Assignment -> Copy out the blog post below about trying polyphasic sleep word for word, with nothing changed.

Document excerpt ->
- Opening Delimiter -
I've always been one to try new things, and screwing with my sleep patterns to attempt to cram more into my day seemed like a fun thing to try :) I had a go at it a few weeks back, and wanted to share my experience.
Polyphasic sleep is something that caught my eye a year ago, when I heard about the idea from Nathaniel Talbott at Bizconf last year. The idea is that you take a much shorter night’s sleep (perhaps 3-5 hours) and make up for it with 20 minute naps spaced out during the day. There are some fixed schedules that have been shown to work, but the basic rule is that the shorter your nightly (or “core”) sleep, the more naps you need and the more fixed your nap schedule has to be during the day.
The idea of getting loads more time in my day really appealed, so I finally decided to give it a go after I saw Micah Martin was trying it too.
I went for a 3 hour core sleep from 10:30pm to 1:00am, with 3 naps spaced out during the day: one at 6 - 6:20am, one at 12:10pm - 12:30pm, and one at 5:10pm - 5:30pm. The idea was that I could get my first nap in before my kids awoke at 7am, and then nap once at lunchtime, and once just before I came home.
Full of anticipation of hours of extra time, I went to bed on Sunday night at 10:30pm, setting my alarm for 1am.
Sure enough, the alarm went off and I dragged myself out of bed. I felt euphoric at the thought of having all this time, and my 750 words for the day proudly exclaimed the virtues of this sort of living. (I’m afraid I’m a serial kool-aid drinker. I took my naps at normal times, and it all worked wonderfully. My naps weren’t wonderful: we have a very open office and I couldn’t easily find a good place to sleep for 20 minutes. I felt a little tired, but not too bad to be honest. That is, until 10:30pm where I promptly crashed. The fact that my baby daughter was asleep by then was great (later I found that this was a happy coincidence :). I slept very deeply until 1am the following day.
- Closing Delimiter -
Chart reading exercises:
- Opening Delimiter -
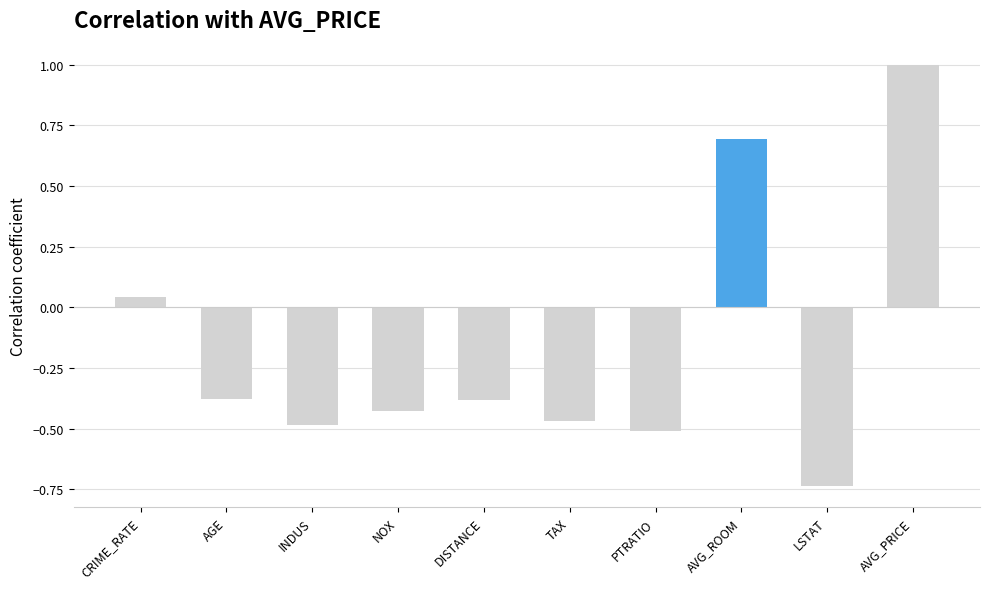

How many data points does each series have?

10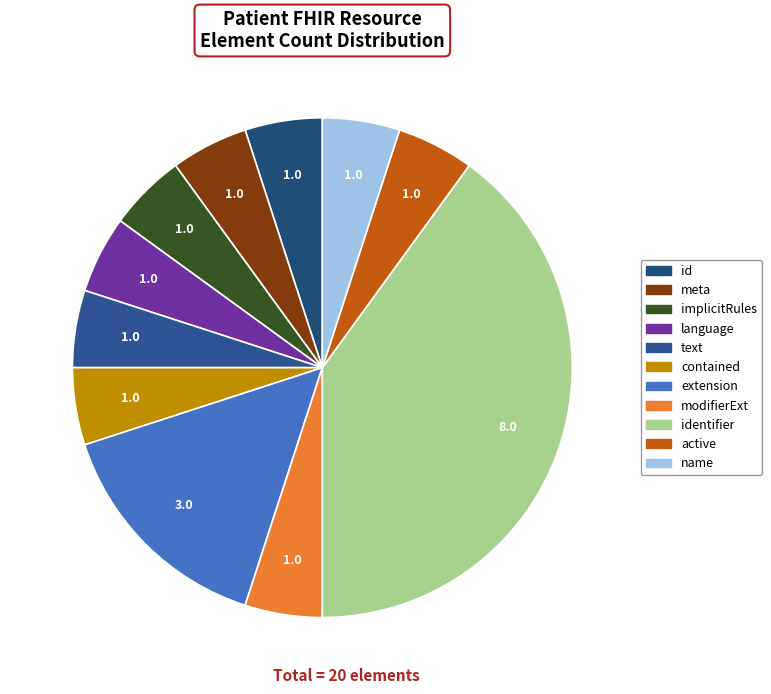

To the nearest percent, what is the average slice percentage?

9%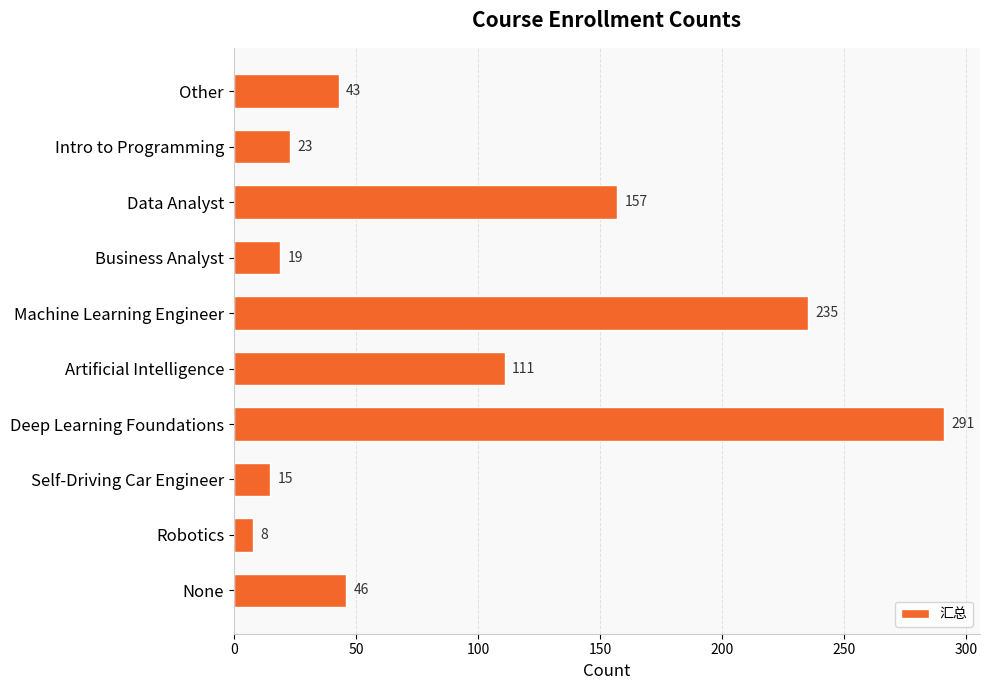

Are the bars horizontal?

Yes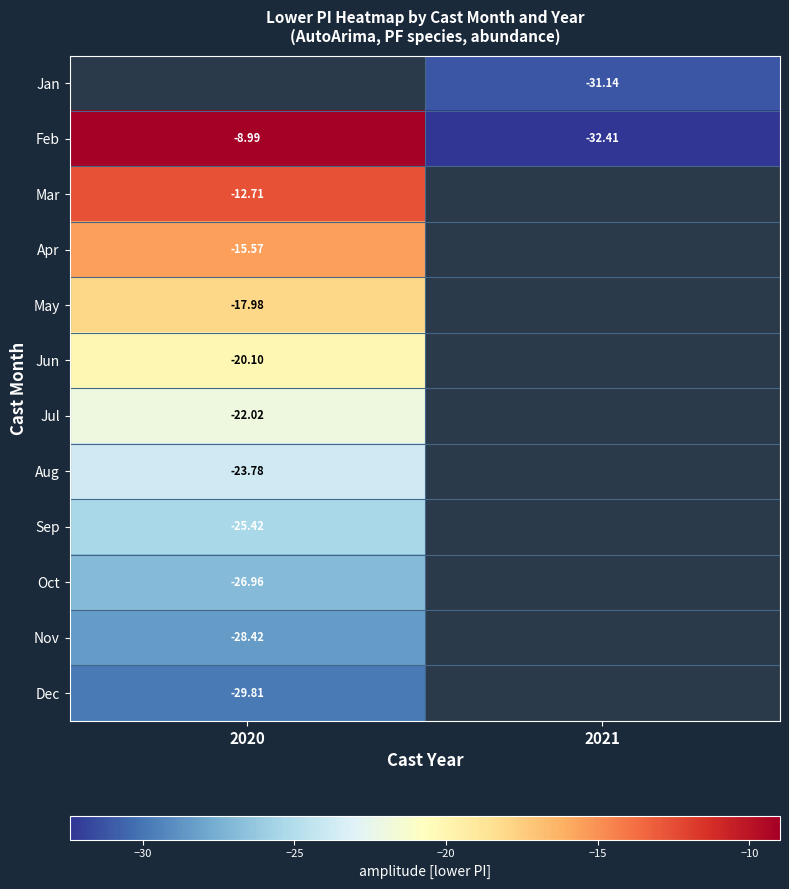

Is the value of Jul at 2020 greater than the value of Sep at 2020?

Yes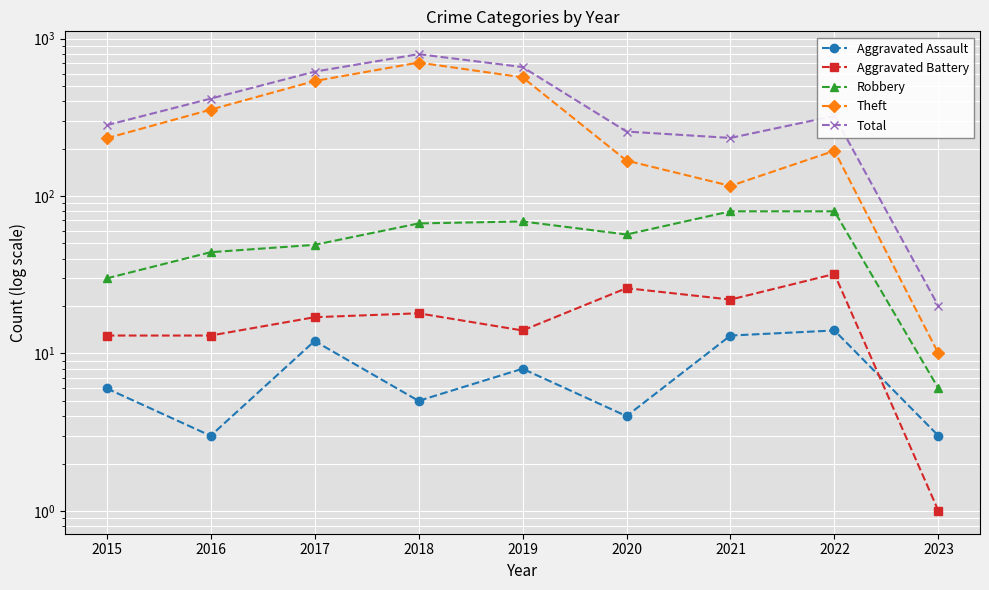

At which label does Aggravated Assault first exceed 6?

2017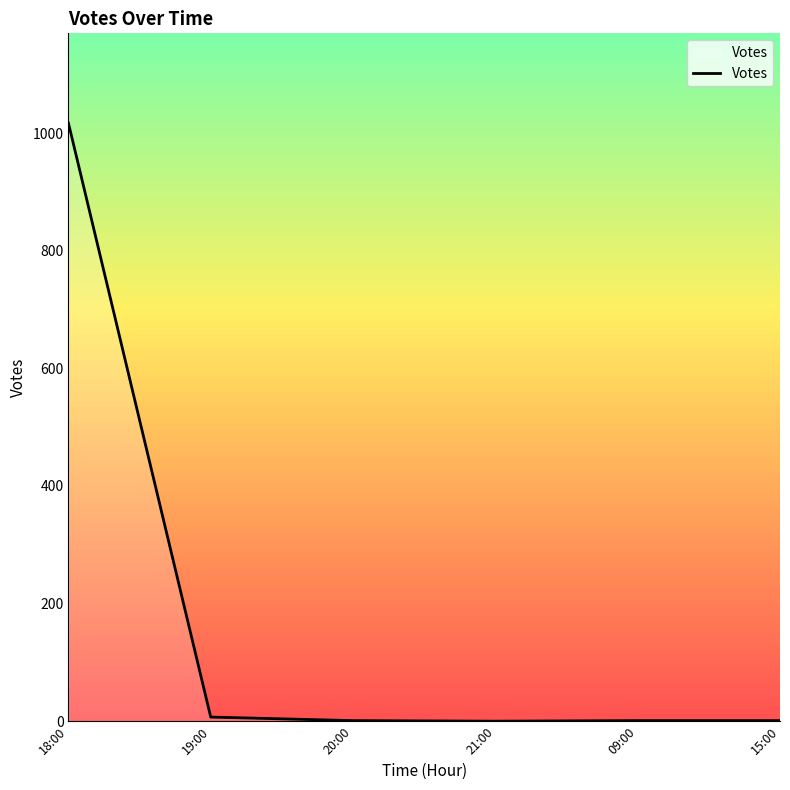

Which has a higher value, 18:00 or 21:00?

18:00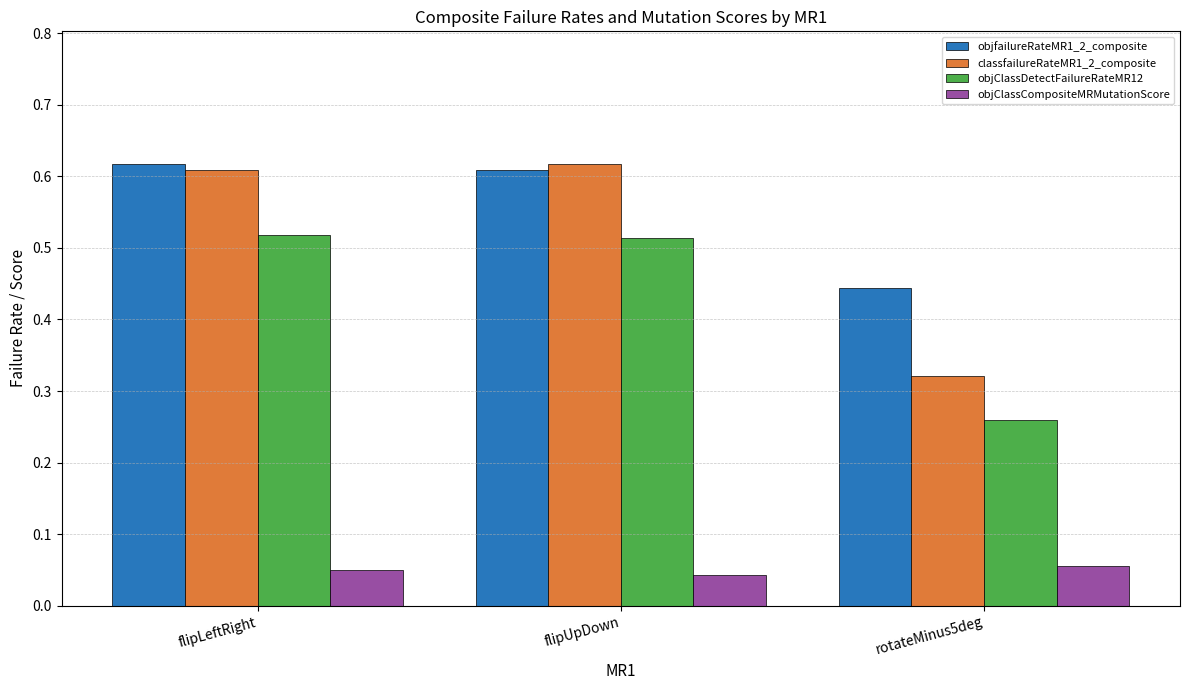

Is the value of objfailureRateMR1_2_composite at rotateMinus5deg greater than the value of objClassDetectFailureRateMR12 at flipLeftRight?

No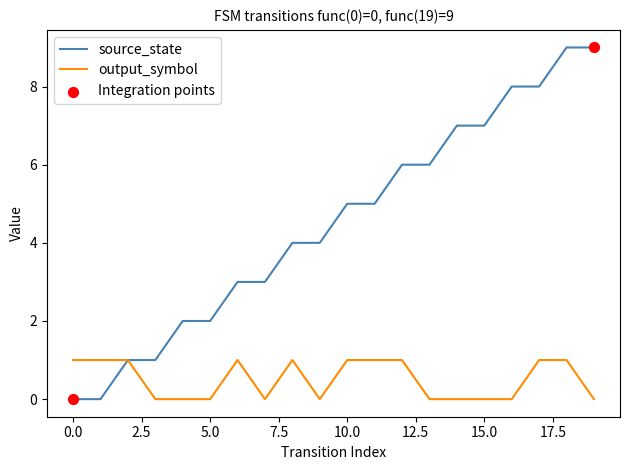

Which series has the largest total across all categories?

source_state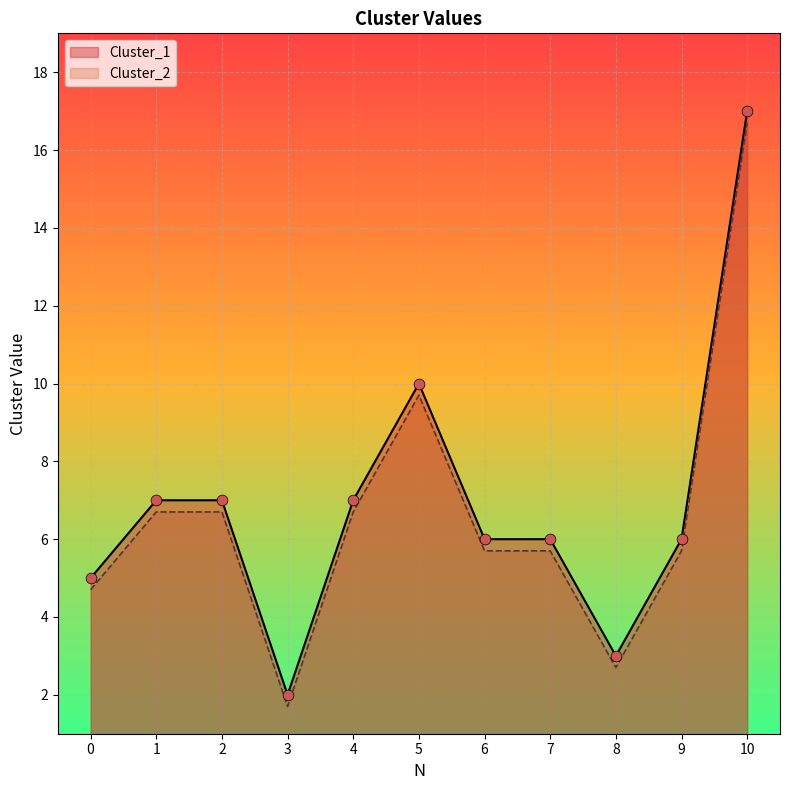

Which series contains the highest Y value?

Cluster_1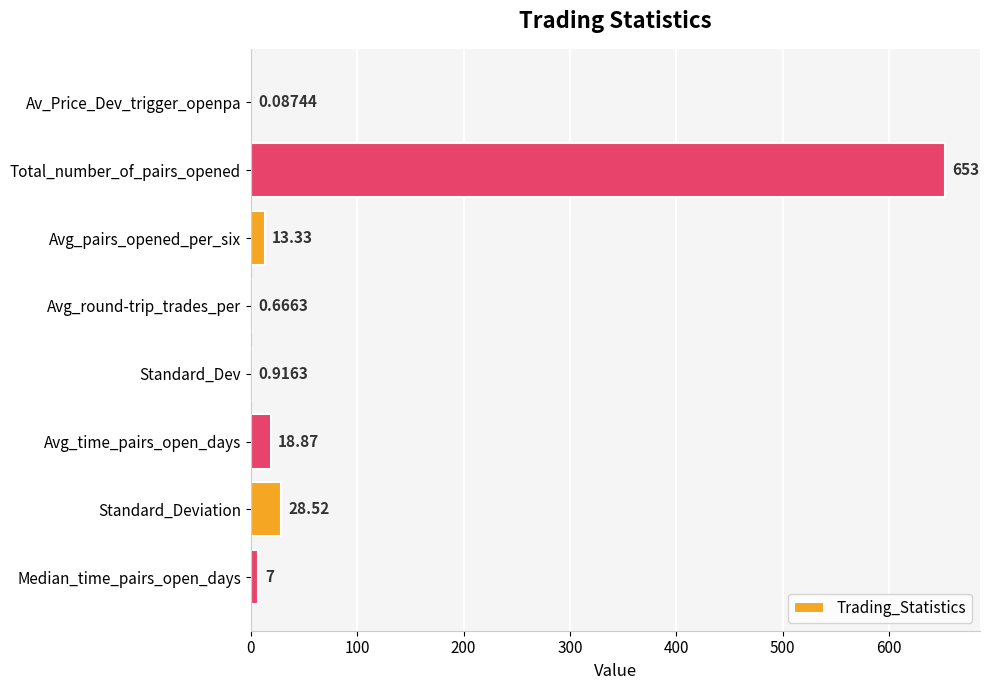

What is the change in value from Av_Price_Dev_trigger_openpa to Total_number_of_pairs_opened?

+652.9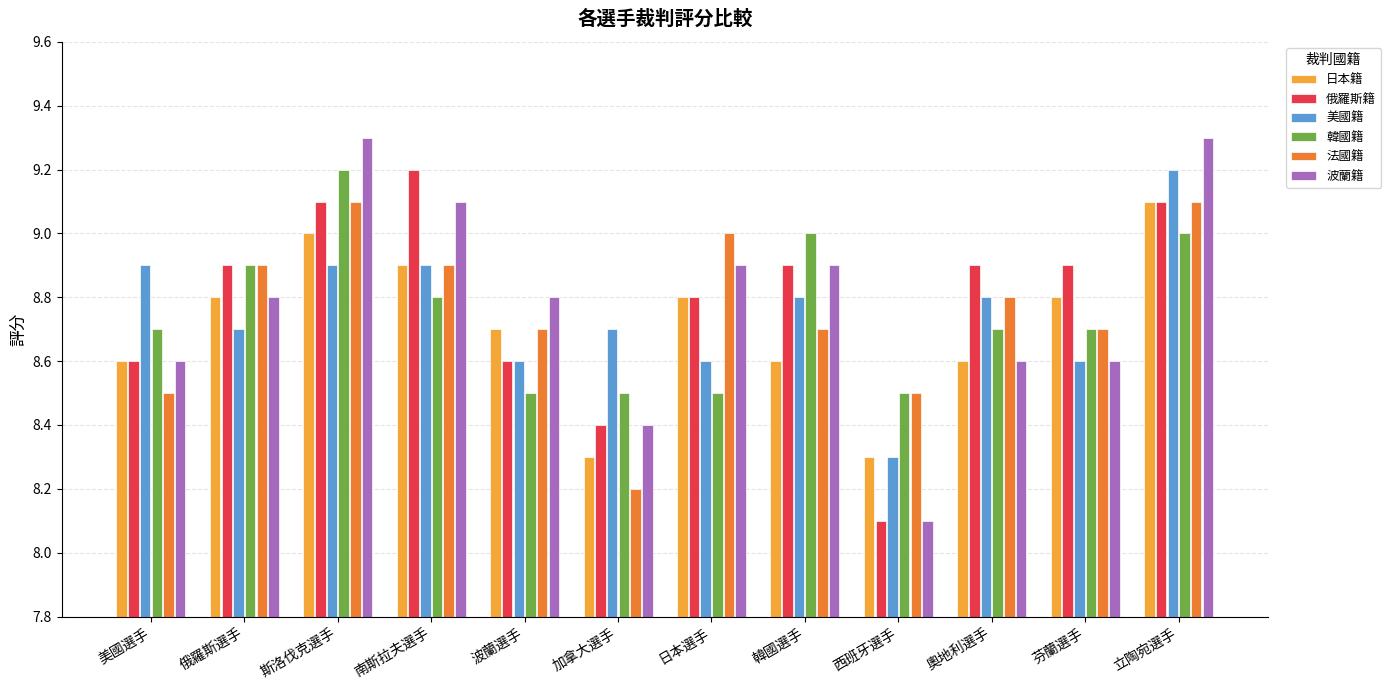

How many bars are there in each group?

6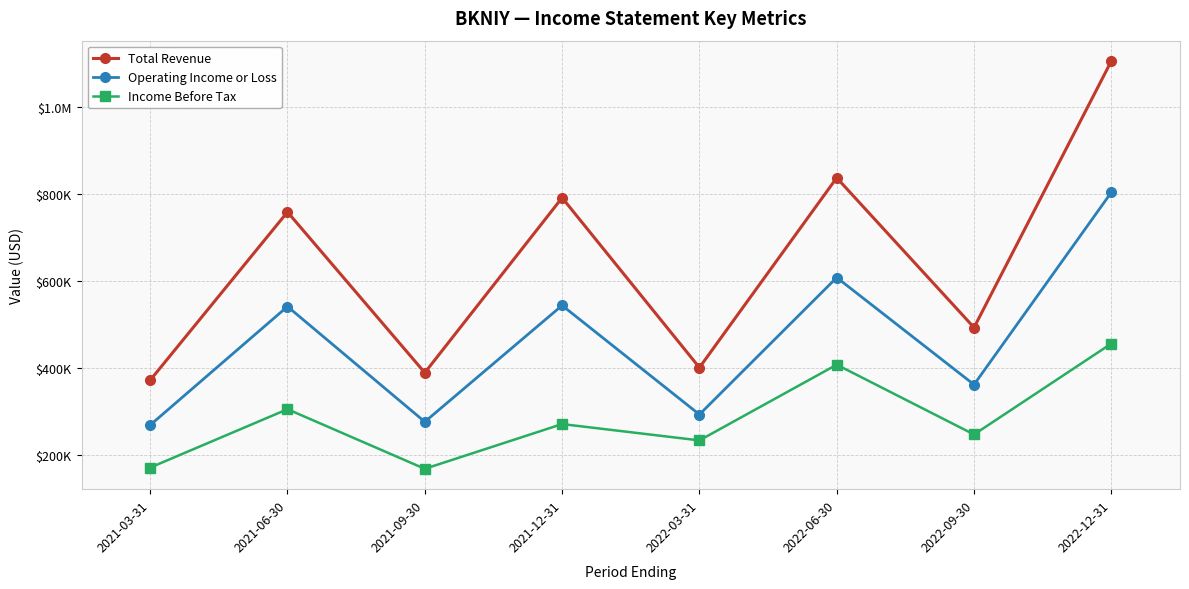

Is this an area chart (filled region under the line)?

No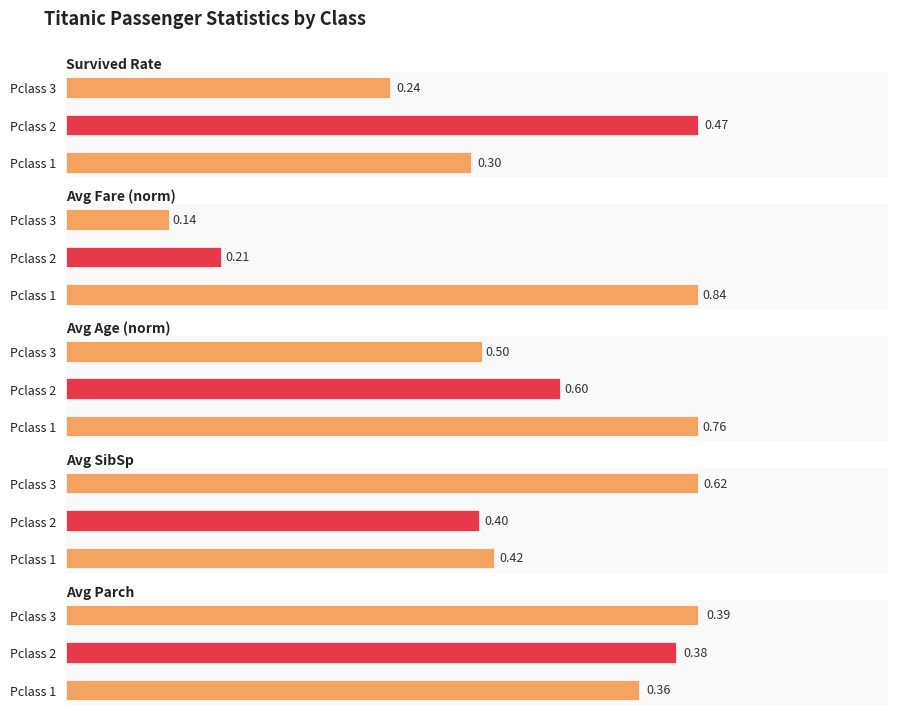

Which series has the widest spread of values?

Avg Fare (norm)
- Closing Delimiter -
Response to this task ->
I've always been one to try new things, and screwing with my sleep patterns to attempt to cram more into my day seemed like a fun thing to try :) I had a go at it a few weeks back, and wanted to share my experience.
Polyphasic sleep is something that caught my eye a year ago, when I heard about the idea from Nathaniel Talbott at Bizconf last year. The idea is that you take a much shorter night’s sleep (perhaps 3-5 hours) and make up for it with 20 minute naps spaced out during the day. There are some fixed schedules that have been shown to work, but the basic rule is that the shorter your nightly (or “core”) sleep, the more naps you need and the more fixed your nap schedule has to be during the day.
The idea of getting loads more time in my day really appealed, so I finally decided to give it a go after I saw Micah Martin was trying it too.
I went for a 3 hour core sleep from 10:30pm to 1:00am, with 3 naps spaced out during the day: one at 6 - 6:20am, one at 12:10pm - 12:30pm, and one at 5:10pm - 5:30pm. The idea was that I could get my first nap in before my kids awoke at 7am, and then nap once at lunchtime, and once just before I came home.
Full of anticipation of hours of extra time, I went to bed on Sunday night at 10:30pm, setting my alarm for 1am.
Sure enough, the alarm went off and I dragged myself out of bed. I felt euphoric at the thought of having all this time, and my 750 words for the day proudly exclaimed the virtues of this sort of living. (I’m afraid I’m a serial kool-aid drinker. I took my naps at normal times, and it all worked wonderfully. My naps weren’t wonderful: we have a very open office and I couldn’t easily find a good place to sleep for 20 minutes. I felt a little tired, but not too bad to be honest. That is, until 10:30pm where I promptly crashed. The fact that my baby daughter was asleep by then was great (later I found that this was a happy coincidence :). I slept very deeply until 1am the following day.